* Aufgaben und Übungen *
- 1) Fasse den unten stehenden Text über die Anfänge der europäischen Einigung in zwei Sätzen zusammen.
- 2) Setze den Text über die Anfänge der europäischen Einigung im Anschluss an seinen letzten Satz fort.

* Vorliegender Text *
--- --- ---
Der Austritt Großbritanniens erschüttert das innovativste politische Projekt der Nachkriegszeit — die europäische Einigung. Offenbar wurde es eher von Eliten als von normalen Menschen bestimmt.

Die Schriftstellerin Juli Zeh brachte es auf den Punkt. "Die EU ist nicht gerade ein demokratisches Projekt", meinte die überzeugte Europäerin in einer Talkshow. Da hat die Intellektuelle wohl recht. Die Anfänge der europäischen Einigung kamen von Regierungen und Spitzenbeamten. Der zu Alleingängen neigende Altkanzler Konrad Adenauer, der französische Außenminister Robert Schuman und sein Planungschef Jean Monnet, sowie der italienische Ministerpräsident Alcide de Gasperi gelten als Gründungsväter der europäischen Einigung.

Von Parlamenten und Volksbewegungen war nichts zu spüren. Zugleich war das Projekt Adenauers, Schumans und de Gasperis etwas Neues. Die Europäer gehörten bis 1945 zu der Gruppe von Menschen, die weltweit die meisten Kriege führten und die ganze Welt unterworfen hatten. Daraus entstand die Idee, es mit einer Friedensordnung zu versuchen, die Deutschland, den Kriegsgegner der Alliierten, einbinden sollte.
--- --- ---
* Auszug aus Daten *
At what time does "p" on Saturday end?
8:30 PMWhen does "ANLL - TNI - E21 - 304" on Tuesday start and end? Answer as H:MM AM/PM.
--- --- ---
* Lösungen der Aufgaben *
- 1) Der Austritt Großbritanniens erschüttert die europäische Einigung, die offenbar eher von Eliten als von normalen Menschen bestimmt wurde und deren Anfänge von Regierungen und Spitzenbeamten wie Adenauer, Schuman, Monnet und de Gasperi ausgingen. Neu an dem Projekt war der Versuch einer Friedensordnung, die Deutschland, den Kriegsgegner der Alliierten, einbinden sollte.

- 2)
Schumann und Monnet entschieden sich für einen gemeinsamen Markt

Der französische Planungsexperte Monnet entwickelte die Idee eines geeinten Europas konkret. Die einstigen Kriegsgegner Deutschland, Frankreich, Italien und die Benelux-Staaten sollten die Kontrolle über ihre kriegswichtigen Industrien wie Kohle und Stahl an eine europäische Institution abgeben, die als Hohe Behörde in Brüssel eingerichtet wurde. Das gab es noch nie, dass europäische Nationen Kompetenzen in dieser Größenordnung abgaben.

Doch Schumann und Monnet entschieden sich nicht für eine Planungsbehörde für die Montanindustrie, sondern für einen gemeinsamen Markt. Damit war — zum Gefallen der Deutschen — eine Mischung aus überstaatlicher Kontrolle und marktwirtschaftlichen Elementen gefunden. Der Pariser Vertrag (1951) legte die Europäische Gemeinschaft für Kohle und Stahl fest, es folgten die Atomgemeinschaft und 1957 die Römischen Verträge, die die Europäische Wirtschaftsgemeinschaft (EWG) begründeten als gemeinsamen Markt mit überstaatlichen Kontrollinstanzen und einheitlicher Zollgrenze.

Für Adenauer war klar, dass der Bundestag diese Verträge ohne große nationale Debatte abzeichnen sollte. Auch in Frankreich war es schwierig, das Parlament von den europäischen Institutionen zu überzeugen, ehe Präsident Charles de Gaulle mit seiner Politik des "leeren Stuhls" die neue Gemeinschaft vollends in die Krise stürzte. Die Briten waren wegen ihres reinen Freihandelsansatzes ohne Institutionen nicht mit dabei.

"Hast du einen Opa, schick ihn nach Europa"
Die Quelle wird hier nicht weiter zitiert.